Generate Multi-modal Embeddings Using CLIP

This section provides end-to-end instructions from installing the OML4Py client to generating multi-modal embeddings using CLIP.

These instructions assume you have configured your Oracle Linux 8 repo in /etc/yum.repos.d, configured a Wallet if using an Autonomous Database, and set up a proxy if needed.
  1. Install Python:
    sudo yum install libffi-devel openssl openssl-devel tk-devel xz-devel zlib-devel bzip2-devel readline-devel libuuid-devel ncurses-devel libaio
    mkdir -p $HOME/python
    wget https://www.python.org/ftp/python/3.12.3/Python-3.12.3.tgz
    tar -xvzf Python-3.12.3.tgz --strip-components=1 -C $HOME/python
    cd $HOME/python
    ./configure --prefix=$HOME/python
    make clean; make
    make altinstall
  2. Set variables PYTHONHOME, PATH, and LD_LIBRARY_PATH:
    export PYTHONHOME=$HOME/python
    export PATH=$PYTHONHOME/bin:$PATH
    export LD_LIBRARY_PATH=$PYTHONHOME/lib:$LD_LIBRARY_PATH
  3. Create symlink for python3 and pip3:
    cd $HOME/python/bin
    ln -s python3.12 python3
    ln -s pip3.12 pip3
  4. Install Oracle Instant client if you will be exporting embedded models to the database from Python.
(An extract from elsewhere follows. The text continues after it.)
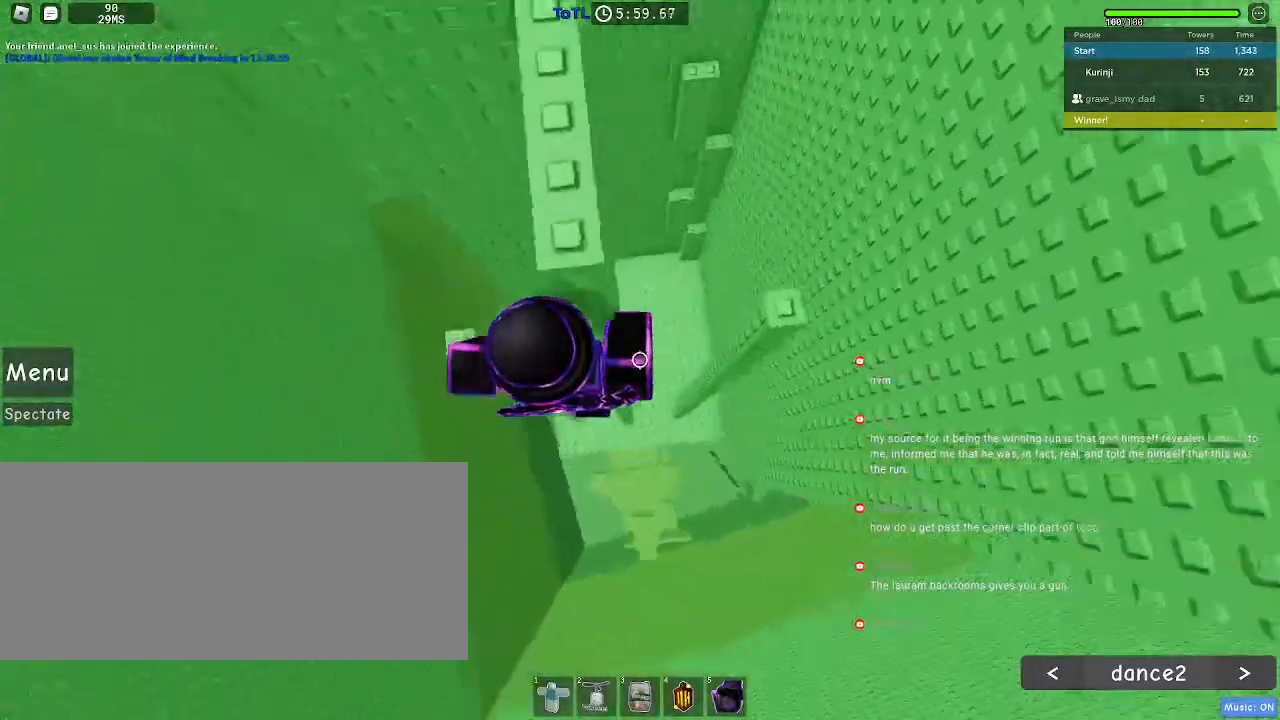
{"keys": ["d"], "mouse": [], "events": [[484, "space", "up"]]}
If you will be exporting to a file, skip steps 4 and 5 and see the note under environment variables in step 6:
    cd $HOME
    wget https://download.oracle.com/otn_software/linux/instantclient/2340000/instantclient-basic-linux.x64-23.4.0.24.05.zip
    unzip instantclient-basic-linux.x64-23.4.0.24.05.zip
  5. Set variable LD_LIBRARY_PATH:
    export LD_LIBRARY_PATH=$HOME/instantclient_23_4:$LD_LIBRARY_PATH
  6. Create an environment file, for example, env.sh, that defines the Python and Oracle Instant client environment variables and source these environment variables before each OML4Py client session. Alternatively, add the environment variable definitions to .bashrc so they are defined when the user logs into their Linux machine.
    # Environment variables for Python
    export PYTHONHOME=$HOME/python
    export PATH=$PYTHONHOME/bin:$PATH
    export LD_LIBRARY_PATH=$PYTHONHOME/lib:$LD_LIBRARY_PATH

    Note:

    Environment variable for Oracle Instant Client - only if the Oracle Instant Client is installed for exporting models to the database.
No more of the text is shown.